January drops 16.5%; Pro Bowl
expected to help February


By Russ Lynch
rlynch@starbulletin.com

As expected, tourism in Hawaii was down in January, four months after the Sept. 11 attacks that severely hurt all airline travel.

Art However, state officials see the 16.5 percent decline in total visitor arrivals from a year ago as a clear sign that the industry is recovering.

"Despite the decrease, January numbers reflect the continuing improvement in visitor arrivals since the events of Sept. 11," said Seiji Naya, director of the state Department of Business, Economic Development and Tourism. "We should see an improvement in visitor numbers in February, as approximately 25,000 visitors came to Hawaii for the Pro Bowl game this year."

The formal department study works through surveys of travelers heading to Hawaii, immigration numbers of foreign arrivals and a number of other available visitor counts.

It showed that the year-over-year number of arrivals was down 30 percent in October, down 27.2 percent in November and down 16.1 percent in December. The average length of stay climbed at the same time, however, from 9.1 days in October to 9.61 days in November, 10.05 days in December and now 10.51 days in January.

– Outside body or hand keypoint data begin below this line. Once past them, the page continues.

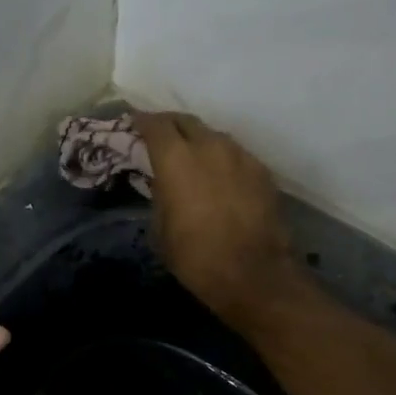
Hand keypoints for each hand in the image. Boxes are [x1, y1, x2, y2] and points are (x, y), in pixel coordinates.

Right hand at [135, 112, 304, 323]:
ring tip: (190, 157)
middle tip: (160, 137)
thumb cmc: (196, 256)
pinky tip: (218, 176)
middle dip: (170, 125)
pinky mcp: (262, 171)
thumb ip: (160, 195)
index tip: (134, 124)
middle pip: (186, 121)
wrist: (254, 273)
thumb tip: (164, 184)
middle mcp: (209, 146)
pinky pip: (235, 154)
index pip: (155, 124)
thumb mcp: (160, 228)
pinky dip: (221, 159)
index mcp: (176, 158)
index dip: (142, 121)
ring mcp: (240, 155)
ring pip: (213, 136)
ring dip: (198, 141)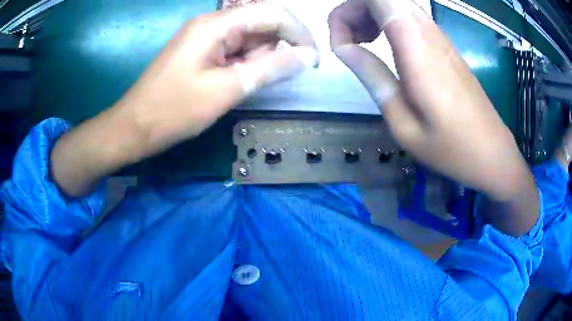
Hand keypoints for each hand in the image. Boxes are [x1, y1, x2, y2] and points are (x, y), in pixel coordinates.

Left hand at [51, 5, 318, 196]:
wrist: (135, 127)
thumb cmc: (173, 111)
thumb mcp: (226, 90)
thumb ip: (270, 68)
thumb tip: (308, 56)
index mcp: (217, 24)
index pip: (272, 13)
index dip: (298, 32)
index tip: (313, 59)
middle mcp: (213, 23)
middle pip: (262, 22)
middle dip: (280, 46)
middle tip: (284, 76)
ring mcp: (206, 37)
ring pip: (250, 37)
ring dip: (263, 57)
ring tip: (252, 84)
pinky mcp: (202, 51)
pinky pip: (236, 49)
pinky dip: (247, 63)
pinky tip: (242, 81)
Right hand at [329, 0, 538, 234]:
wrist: (491, 152)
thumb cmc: (449, 146)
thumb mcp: (403, 122)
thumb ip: (372, 76)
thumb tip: (343, 48)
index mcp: (416, 48)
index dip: (349, 9)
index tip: (341, 42)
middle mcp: (428, 31)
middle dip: (356, 11)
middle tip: (348, 42)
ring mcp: (439, 36)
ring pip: (395, 3)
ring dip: (370, 16)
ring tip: (362, 44)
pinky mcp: (444, 44)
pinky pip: (408, 17)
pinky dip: (387, 22)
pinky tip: (385, 47)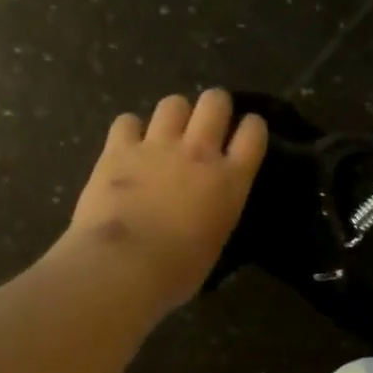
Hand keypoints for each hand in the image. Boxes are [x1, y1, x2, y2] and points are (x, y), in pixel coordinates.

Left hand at [60, 89, 268, 311]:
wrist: (123, 266)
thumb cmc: (177, 271)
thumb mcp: (215, 241)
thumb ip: (216, 212)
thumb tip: (205, 211)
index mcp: (230, 180)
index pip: (253, 133)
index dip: (251, 127)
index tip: (245, 132)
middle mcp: (199, 152)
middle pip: (215, 101)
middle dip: (214, 106)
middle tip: (206, 123)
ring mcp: (157, 146)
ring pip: (174, 103)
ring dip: (174, 114)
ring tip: (166, 133)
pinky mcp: (118, 149)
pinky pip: (127, 121)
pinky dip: (129, 130)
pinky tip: (127, 145)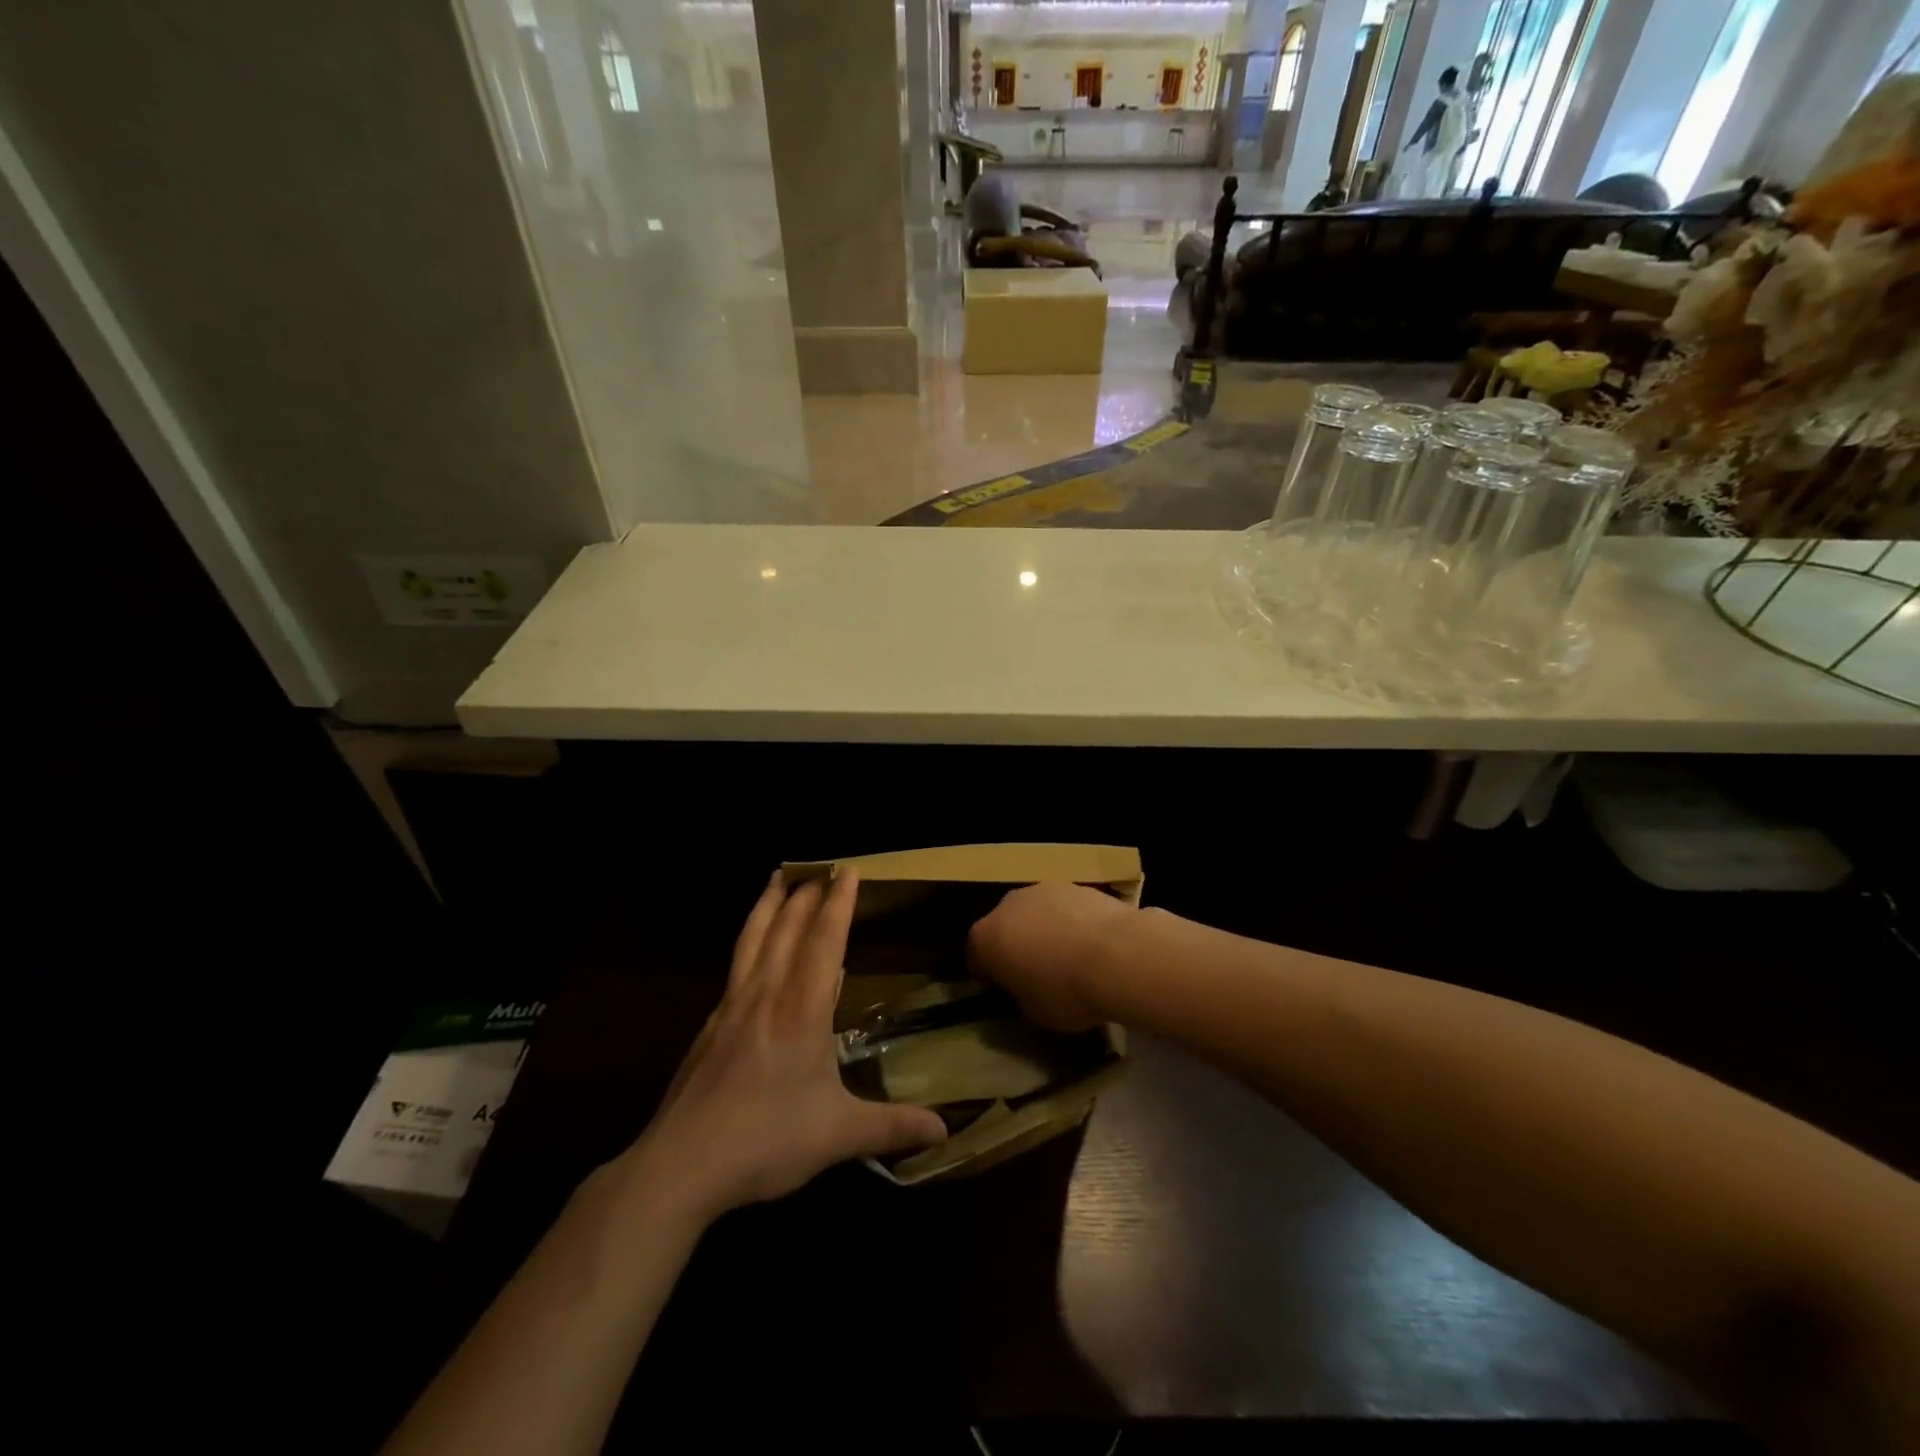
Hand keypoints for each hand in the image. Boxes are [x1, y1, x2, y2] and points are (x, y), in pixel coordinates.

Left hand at [625, 870, 945, 1221]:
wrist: (680, 1166)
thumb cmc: (766, 1141)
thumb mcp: (838, 1136)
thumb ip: (892, 1127)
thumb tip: (944, 1130)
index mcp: (801, 1009)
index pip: (824, 941)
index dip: (839, 903)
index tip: (848, 870)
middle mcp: (766, 995)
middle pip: (786, 928)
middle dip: (806, 894)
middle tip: (820, 868)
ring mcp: (731, 1007)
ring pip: (752, 939)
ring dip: (769, 904)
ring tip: (777, 878)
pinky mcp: (709, 1027)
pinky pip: (735, 965)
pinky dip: (748, 940)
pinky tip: (749, 950)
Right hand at [967, 882, 1136, 1031]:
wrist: (1119, 955)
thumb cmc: (1066, 991)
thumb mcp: (1033, 1011)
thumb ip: (1020, 994)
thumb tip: (1025, 986)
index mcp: (986, 937)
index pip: (976, 957)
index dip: (988, 976)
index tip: (1004, 991)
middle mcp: (1008, 904)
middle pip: (1004, 927)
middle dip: (1015, 946)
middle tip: (1035, 973)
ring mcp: (1043, 889)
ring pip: (1035, 913)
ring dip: (1043, 930)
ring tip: (1068, 957)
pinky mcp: (1077, 884)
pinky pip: (1064, 908)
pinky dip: (1070, 922)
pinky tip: (1091, 945)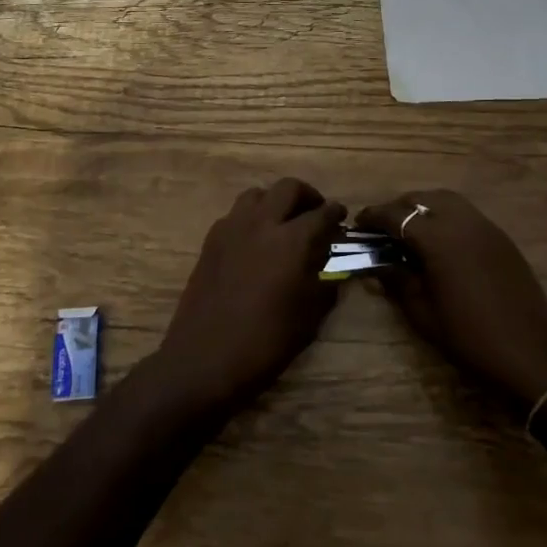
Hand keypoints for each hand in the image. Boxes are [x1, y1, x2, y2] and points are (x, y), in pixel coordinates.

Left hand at [153, 178, 346, 415]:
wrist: (204, 358)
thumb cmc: (265, 342)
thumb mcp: (308, 318)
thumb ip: (325, 284)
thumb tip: (332, 268)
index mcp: (291, 241)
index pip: (321, 214)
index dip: (335, 213)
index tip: (341, 218)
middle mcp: (262, 223)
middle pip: (288, 188)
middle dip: (307, 196)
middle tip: (315, 212)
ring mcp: (232, 228)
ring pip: (258, 194)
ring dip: (275, 201)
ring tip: (283, 222)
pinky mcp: (211, 240)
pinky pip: (236, 214)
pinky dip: (252, 217)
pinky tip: (256, 240)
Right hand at [358, 190, 546, 407]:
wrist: (531, 355)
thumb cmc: (469, 338)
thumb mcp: (423, 313)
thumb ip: (397, 282)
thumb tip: (376, 266)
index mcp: (438, 238)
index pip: (396, 215)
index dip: (373, 217)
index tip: (358, 225)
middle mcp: (462, 222)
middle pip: (421, 199)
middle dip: (398, 208)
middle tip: (383, 229)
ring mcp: (485, 227)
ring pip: (447, 201)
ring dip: (423, 208)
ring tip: (410, 232)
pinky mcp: (501, 238)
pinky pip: (467, 214)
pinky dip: (446, 217)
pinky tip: (440, 244)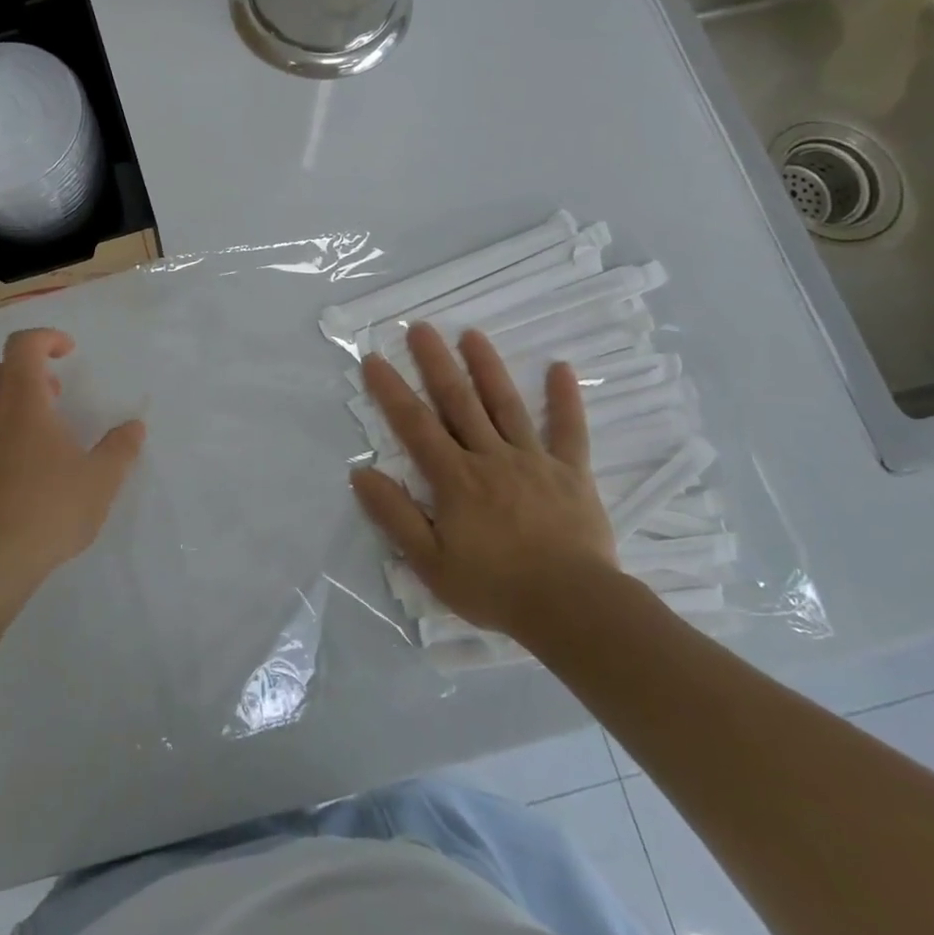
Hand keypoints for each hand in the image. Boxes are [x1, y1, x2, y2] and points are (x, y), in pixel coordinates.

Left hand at [0, 328, 145, 621]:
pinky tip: (24, 473)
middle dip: (30, 370)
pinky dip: (2, 435)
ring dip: (15, 404)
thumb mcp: (99, 481)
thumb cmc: (45, 511)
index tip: (70, 352)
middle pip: (0, 371)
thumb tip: (135, 426)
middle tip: (58, 392)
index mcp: (22, 402)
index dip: (46, 338)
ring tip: (47, 436)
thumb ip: (120, 449)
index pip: (22, 345)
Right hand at [350, 323, 618, 641]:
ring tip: (472, 334)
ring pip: (506, 405)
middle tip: (420, 327)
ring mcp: (533, 461)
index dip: (391, 391)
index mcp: (455, 479)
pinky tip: (560, 367)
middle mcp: (490, 457)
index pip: (415, 426)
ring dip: (487, 367)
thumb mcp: (430, 563)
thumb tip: (361, 473)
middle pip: (458, 402)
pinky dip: (565, 398)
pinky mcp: (571, 472)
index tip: (374, 359)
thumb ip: (395, 516)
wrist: (572, 607)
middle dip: (436, 363)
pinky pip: (569, 430)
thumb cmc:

While visitor industry executives say the length-of-stay numbers are not as important as they used to be because the biggest spenders, the Japanese, have dropped off sharply, they still watch the visitor-days figure, the number of visitors times the number of days they stay, because it deals with time and opportunities to spend money in the islands.

The 4.87 million visitor days last month were down 13.1 percent from 5.61 million in January 2001. The year-over-year decline in visitor days was 25.6 percent in October, 19 percent in November and 12.8 percent in December.

Oahu continued to suffer the biggest setback in visitors, because it relies more heavily on Japanese tourists than the neighbor islands.

In January, the number of Japanese arrivals fell 29.4 percent to 105,814 compared with 149,892 during January 2001. That helped bring Oahu to an overall 21.3 percent decline in tourist arrivals for the month.

All the neighbor islands -- except for Molokai where a small sample size makes the statistics a little uncertain -- showed decreases. Kauai traffic was down 11.6 percent, Maui was down 15.1 percent, Lanai (another small-sample area) was down 11.4 percent and the Big Island was down 8.9 percent.

Total January arrivals statewide of 463,357 were down from 554,710 in 2001. Arrivals from U.S. airports were down 8.4 percent at 306,559 from 334,497 and international arrivals of 156,798 were down 28.8 percent from 220,213 in January 2001. Japan produced 105,814 Hawaii visitors last month, down about 44,000 from 149,892 in January 2001.

So far in this month, according to a preliminary count by DBEDT, Japanese arrivals are about 33 percent below last year, better than the 60 percent declines that followed Sept. 11.